News & analysis

The Brazilian real has seen a significant rally against the US dollar in Q2, with gains over 13% recorded since the March bottom. The real’s surge has taken place despite a grim backdrop of Covid infections throughout the country and a slow pace of vaccinations, thus far disappointing our short calls over the past months. A number of factors have offset the damaging impact of the pandemic on the currency, placing the real in a firm bullish channel at present. The stronger-than-expected dollar downside has been a major theme dominating the FX narrative in emerging markets, with BRL the best outperformer so far in Q2. Domestically, the hawkish shift in monetary policy has brought back substantial carry to the real, with hikes totalling 150bp since mid-March and a robust normalisation agenda in sight suggesting this tailwind is only going to increase. Favourable current account dynamics on the back of improving terms of trade and booming commodity prices have added to the positive currency outlook too.
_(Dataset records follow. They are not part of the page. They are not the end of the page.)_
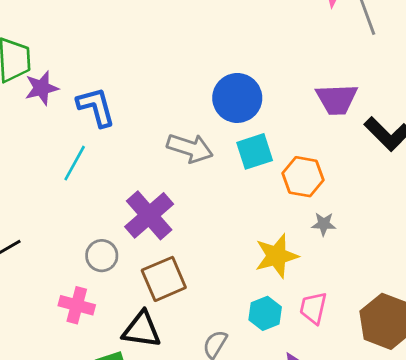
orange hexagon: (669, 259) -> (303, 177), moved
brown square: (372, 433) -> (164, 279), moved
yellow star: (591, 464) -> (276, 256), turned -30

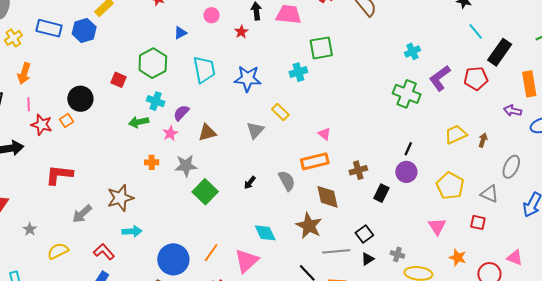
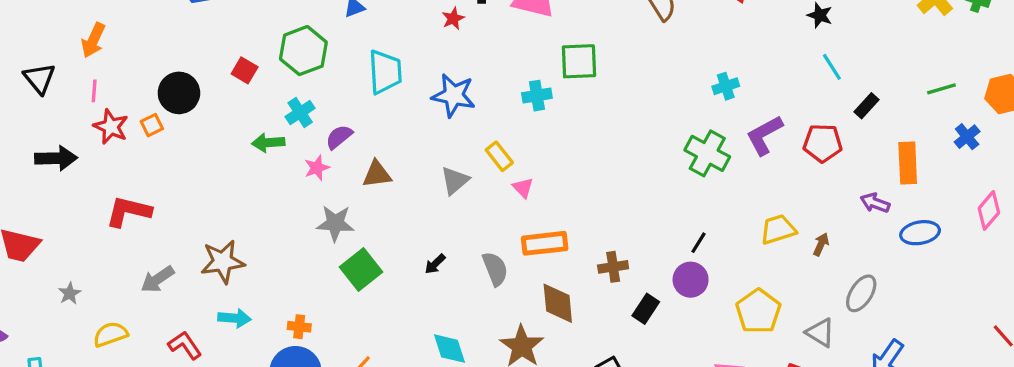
black rectangle: (500, 52) -> (866, 106), size x0.6
cyan cross: (156, 101) -> (300, 112), turned 30
pink triangle: (324, 134) -> (523, 188), moved
orange cross: (152, 162) -> (299, 327), moved

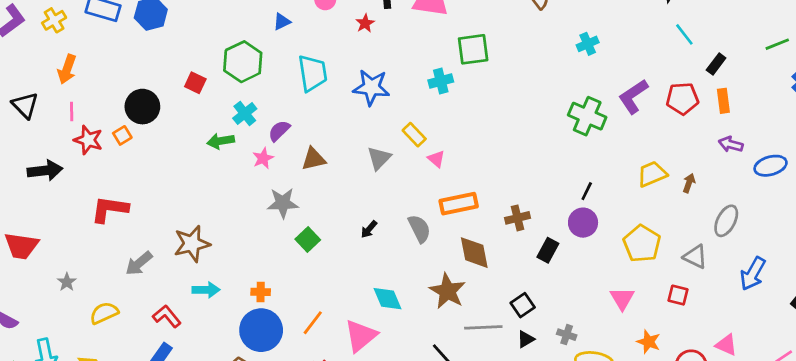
cyan cross: (726, 86) -> (588, 44), moved
orange rectangle: (908, 163) -> (723, 101), moved, size x0.7
green square: (361, 269) -> (308, 240), size x0.7

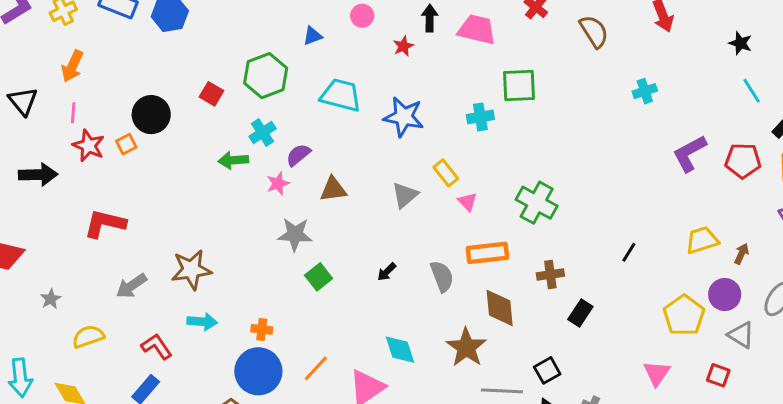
cyan trapezoid: (312, 73) -> (341, 95), turned -72
green cross: (587, 116) -> (537, 203), moved
purple circle: (583, 223) -> (725, 295), moved

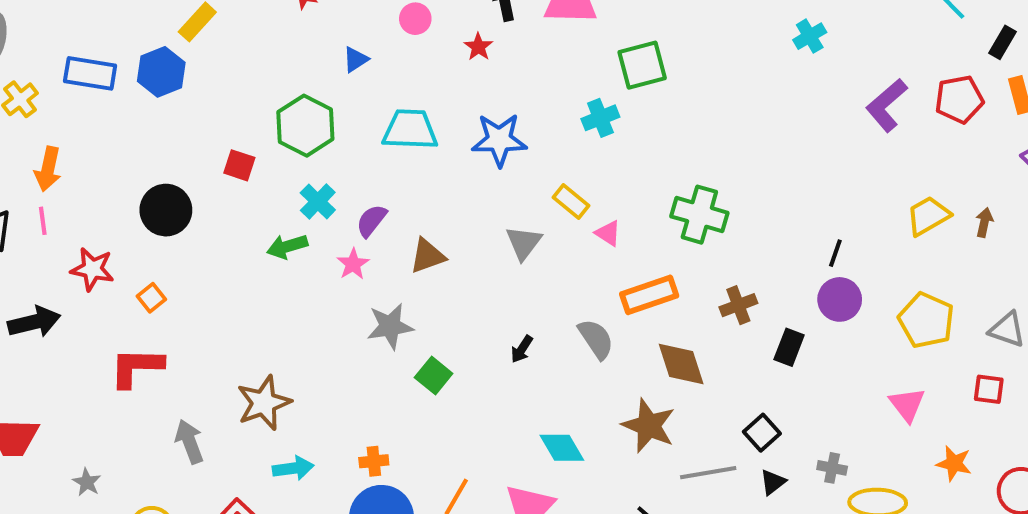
pink line: (73, 113) -> (43, 221), moved
orange square: (126, 144) -> (151, 298), moved
gray arrow: (131, 286) -> (189, 442), turned 116
purple circle: (725, 295) -> (840, 299), moved

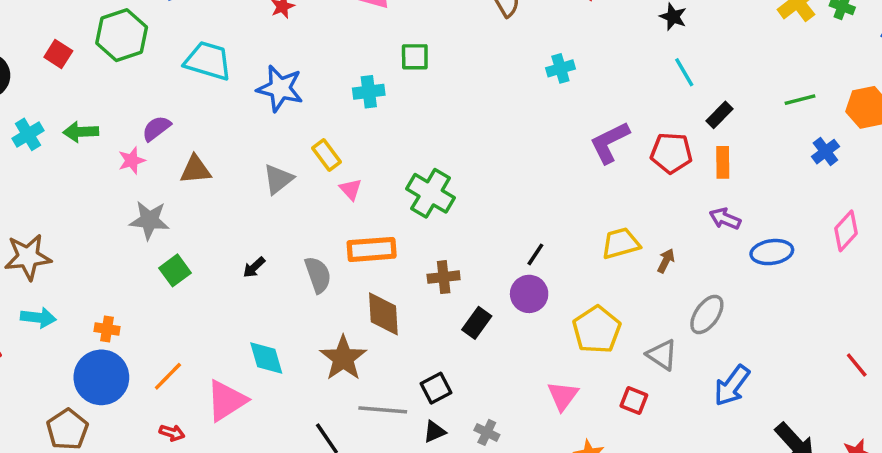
green square: (642, 65) -> (415, 57), size x0.7
cyan cross: (318, 201) -> (28, 134), moved

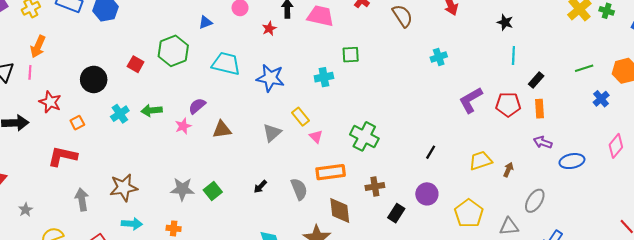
cyan line: (684, 72) -> (513, 55), turned 36
gray star: (149, 220) -> (182, 189), moved
black line: (535, 254) -> (431, 152), moved
gray triangle: (662, 355) -> (509, 226), turned -36

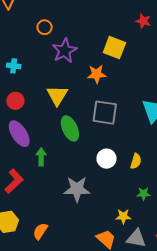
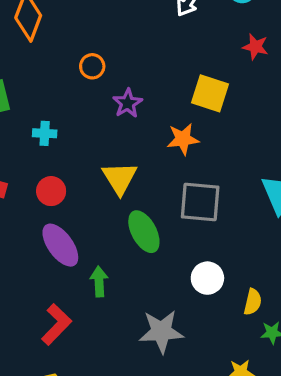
purple star: (65, 51) -> (128, 103), size x0.7
yellow semicircle: (136, 161) -> (253, 302), moved

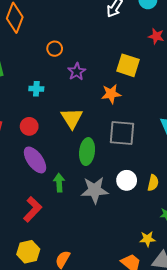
cyan cross: (45, 133) -> (36, 89), moved
green ellipse: (144, 232) -> (87, 152), turned 35
yellow semicircle: (253, 302) -> (153, 183), moved
gray star: (161, 331) -> (95, 190), moved

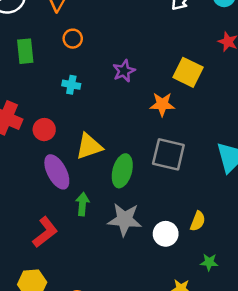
orange circle: (55, 49) -> (73, 39), moved
yellow triangle: (72, 118) -> (89, 146), moved, turned 35
red circle: (29, 126) -> (44, 130), moved
white circle: (127, 180) -> (166, 234), moved

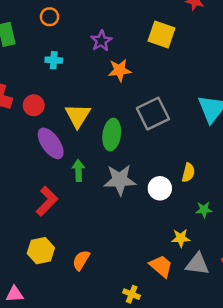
orange star: (162, 104) -> (120, 70), moved
yellow triangle: (89, 146) -> (78, 116), turned -32
gray square: (168, 154) -> (153, 114), turned -32

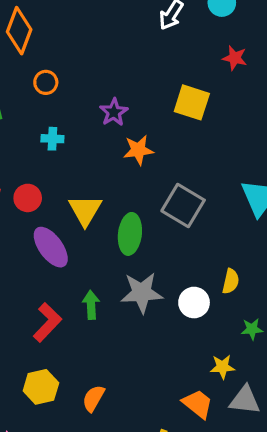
gray square: (153, 114) -> (183, 206), turned -32
green arrow: (78, 170) -> (91, 305), moved

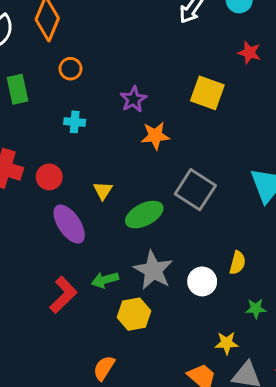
yellow triangle: (85, 210) -> (103, 191), size x0.6
green ellipse: (130, 234) -> (144, 215), turned 54
gray star: (142, 293) -> (153, 270), turned 30
green arrow: (91, 305) -> (105, 280), turned -105
yellow hexagon: (41, 387) -> (134, 314), moved

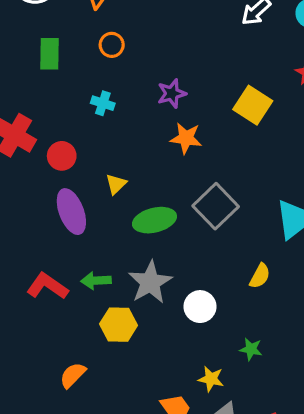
yellow semicircle: (237, 263) -> (260, 276), moved
red L-shape: (63, 295) -> (47, 286), turned -114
Crucially, the fiscal data has started to show a positive impact from higher inflation, as tax collection improves due to higher prices of goods and services while inflation adjustments on spending in areas like state pensions are slower to adjust. The mild fiscal relief has contributed to a significant reduction in economic and policy uncertainty, further boosting the currency’s appeal as a result. Looking ahead, the Brazilian real should extend its gains amid a stronger growth environment. However, risks to this view remain heavily tilted to the downside as a potential third wave of infections looms on the horizon.